* [INSTRUCTIONS TO FOLLOW]
Reproduce the listing in its entirety. Do not reproduce the pictures.

###

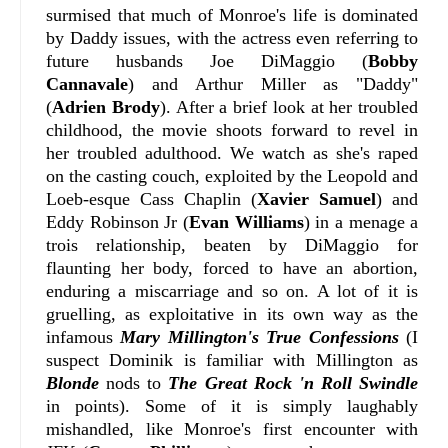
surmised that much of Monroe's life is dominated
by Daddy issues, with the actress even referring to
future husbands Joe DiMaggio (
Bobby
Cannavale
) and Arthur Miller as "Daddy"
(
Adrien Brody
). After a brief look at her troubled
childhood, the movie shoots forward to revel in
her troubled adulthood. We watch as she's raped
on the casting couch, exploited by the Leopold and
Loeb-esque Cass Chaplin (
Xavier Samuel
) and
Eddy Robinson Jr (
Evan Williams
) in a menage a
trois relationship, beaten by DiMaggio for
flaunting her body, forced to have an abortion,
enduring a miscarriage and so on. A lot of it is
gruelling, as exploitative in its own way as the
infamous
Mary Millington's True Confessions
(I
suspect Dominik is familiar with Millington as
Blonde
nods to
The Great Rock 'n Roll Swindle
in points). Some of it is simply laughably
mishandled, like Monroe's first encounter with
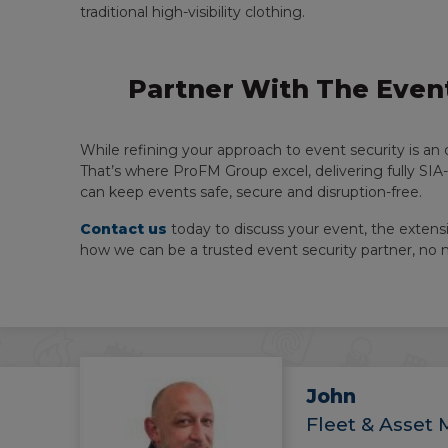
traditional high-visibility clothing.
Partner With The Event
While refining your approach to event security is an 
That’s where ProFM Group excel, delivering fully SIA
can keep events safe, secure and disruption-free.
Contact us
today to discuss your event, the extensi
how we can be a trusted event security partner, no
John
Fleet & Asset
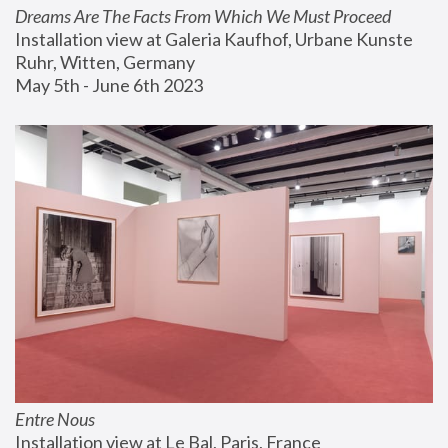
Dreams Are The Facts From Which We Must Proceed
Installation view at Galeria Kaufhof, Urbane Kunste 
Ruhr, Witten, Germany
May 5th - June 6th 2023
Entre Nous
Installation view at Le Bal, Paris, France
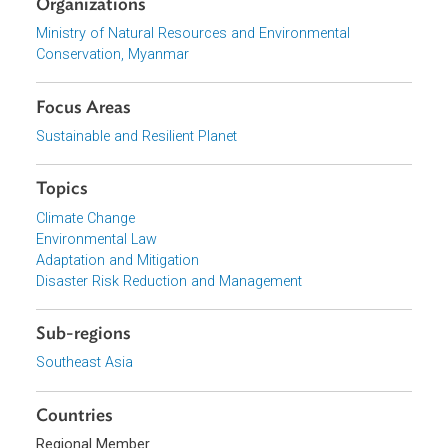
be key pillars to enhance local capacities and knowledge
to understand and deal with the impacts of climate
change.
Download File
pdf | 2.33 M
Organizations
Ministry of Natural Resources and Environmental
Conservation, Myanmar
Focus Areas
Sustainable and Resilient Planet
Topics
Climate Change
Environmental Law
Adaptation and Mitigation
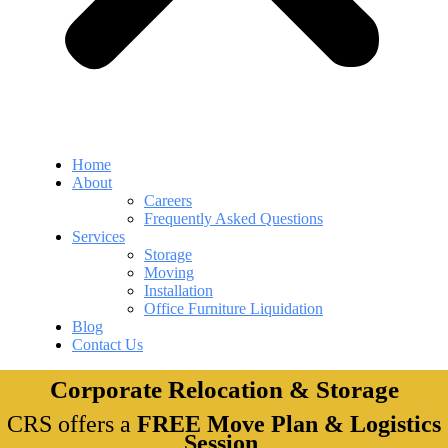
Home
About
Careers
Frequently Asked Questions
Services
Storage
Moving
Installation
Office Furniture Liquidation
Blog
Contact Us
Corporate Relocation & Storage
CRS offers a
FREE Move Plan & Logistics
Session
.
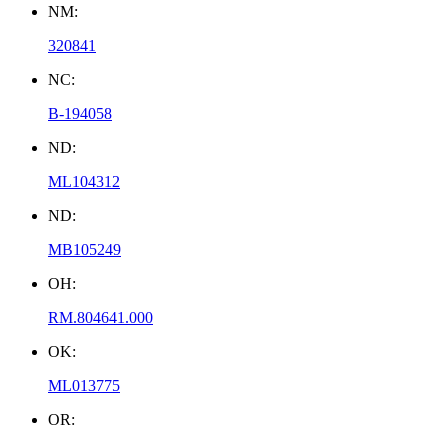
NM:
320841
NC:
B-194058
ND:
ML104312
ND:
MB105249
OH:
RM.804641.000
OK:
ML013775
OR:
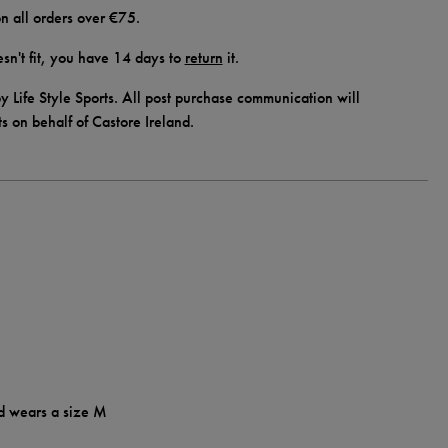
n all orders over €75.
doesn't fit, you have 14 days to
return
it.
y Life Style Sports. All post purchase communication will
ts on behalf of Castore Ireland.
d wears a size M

###

* [OUTPUT OF THE EXERCISE]
surmised that much of Monroe's life is dominated
by Daddy issues, with the actress even referring to
future husbands Joe DiMaggio (
Bobby
Cannavale
) and Arthur Miller as "Daddy"
(
Adrien Brody
). After a brief look at her troubled
childhood, the movie shoots forward to revel in
her troubled adulthood. We watch as she's raped
on the casting couch, exploited by the Leopold and
Loeb-esque Cass Chaplin (
Xavier Samuel
) and
Eddy Robinson Jr (
Evan Williams
) in a menage a
trois relationship, beaten by DiMaggio for
flaunting her body, forced to have an abortion,
enduring a miscarriage and so on. A lot of it is
gruelling, as exploitative in its own way as the
infamous
Mary Millington's True Confessions
(I
suspect Dominik is familiar with Millington as
Blonde
nods to
The Great Rock 'n Roll Swindle
in points). Some of it is simply laughably
mishandled, like Monroe's first encounter with
traditional high-visibility clothing.
Partner With The Event
While refining your approach to event security is an 
That’s where ProFM Group excel, delivering fully SIA
can keep events safe, secure and disruption-free.
Contact us
today to discuss your event, the extensi
how we can be a trusted event security partner, no
John
Fleet & Asset
Dreams Are The Facts From Which We Must Proceed
Installation view at Galeria Kaufhof, Urbane Kunste 
Ruhr, Witten, Germany
May 5th - June 6th 2023
Entre Nous
Installation view at Le Bal, Paris, France
be key pillars to enhance local capacities and knowledge
to understand and deal with the impacts of climate
change.
Download File
pdf | 2.33 M
Organizations
Ministry of Natural Resources and Environmental
Conservation, Myanmar
Focus Areas
Sustainable and Resilient Planet
Topics
Climate Change
Environmental Law
Adaptation and Mitigation
Home
About
Careers
Frequently Asked Questions
Services
Storage
Moving
Installation
Office Furniture Liquidation
Blog
Contact Us
Corporate Relocation & Storage
CRS offers a
FREE Move Plan & Logistics
Session
.
NM:
320841
NC:
B-194058
ND:
ML104312
ND:
MB105249
OH:
RM.804641.000
OK:
ML013775
OR:
n all orders over €75.
doesn't fit, you have 14 days to
return
it.
y Life Style Sports. All post purchase communication will
ts on behalf of Castore Ireland.
d wears a size M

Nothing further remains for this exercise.